** Given records follows **

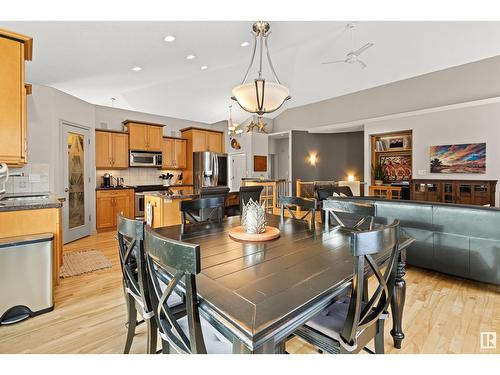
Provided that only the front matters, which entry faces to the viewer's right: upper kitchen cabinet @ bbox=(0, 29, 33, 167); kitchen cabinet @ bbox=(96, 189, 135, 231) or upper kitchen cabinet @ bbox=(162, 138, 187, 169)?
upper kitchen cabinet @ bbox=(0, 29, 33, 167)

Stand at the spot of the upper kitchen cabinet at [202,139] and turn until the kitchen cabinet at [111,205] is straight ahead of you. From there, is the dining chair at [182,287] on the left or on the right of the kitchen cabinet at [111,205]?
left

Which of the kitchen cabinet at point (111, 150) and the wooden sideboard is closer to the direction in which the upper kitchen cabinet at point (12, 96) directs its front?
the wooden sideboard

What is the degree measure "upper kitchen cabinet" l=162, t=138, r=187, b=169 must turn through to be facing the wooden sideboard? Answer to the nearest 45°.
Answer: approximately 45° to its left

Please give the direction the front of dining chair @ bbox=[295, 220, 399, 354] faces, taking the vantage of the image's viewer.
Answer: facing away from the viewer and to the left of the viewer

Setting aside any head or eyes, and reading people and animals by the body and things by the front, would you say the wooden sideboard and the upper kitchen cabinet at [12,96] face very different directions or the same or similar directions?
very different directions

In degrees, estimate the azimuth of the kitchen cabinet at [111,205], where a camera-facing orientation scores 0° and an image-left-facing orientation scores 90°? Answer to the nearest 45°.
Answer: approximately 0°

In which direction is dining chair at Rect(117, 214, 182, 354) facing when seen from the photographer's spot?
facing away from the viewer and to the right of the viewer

** End of Given records **
** Given records follows **

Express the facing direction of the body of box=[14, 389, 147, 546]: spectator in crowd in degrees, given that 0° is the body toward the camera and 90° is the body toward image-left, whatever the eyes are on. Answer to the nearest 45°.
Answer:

** End of Given records **

_Task to carry out_: Copy out the records word for word, starting with the line containing "Stand at the" and ending with the line containing "Answer: approximately 45° to its left", with both of those lines included.

_Output for this exercise_:
Stand at the spot of the upper kitchen cabinet at [202,139] and turn until the kitchen cabinet at [111,205] is straight ahead of you. From there, is the dining chair at [182,287] on the left or on the right of the kitchen cabinet at [111,205]?
left

Which of the kitchen cabinet at point (111, 150) and the wooden sideboard is closer to the direction in which the upper kitchen cabinet at point (12, 96) directs its front?
the wooden sideboard

What is the degree measure "upper kitchen cabinet" l=162, t=138, r=187, b=169 must turn through to be facing the wooden sideboard? Answer to the nearest 45°.
Answer: approximately 45° to its left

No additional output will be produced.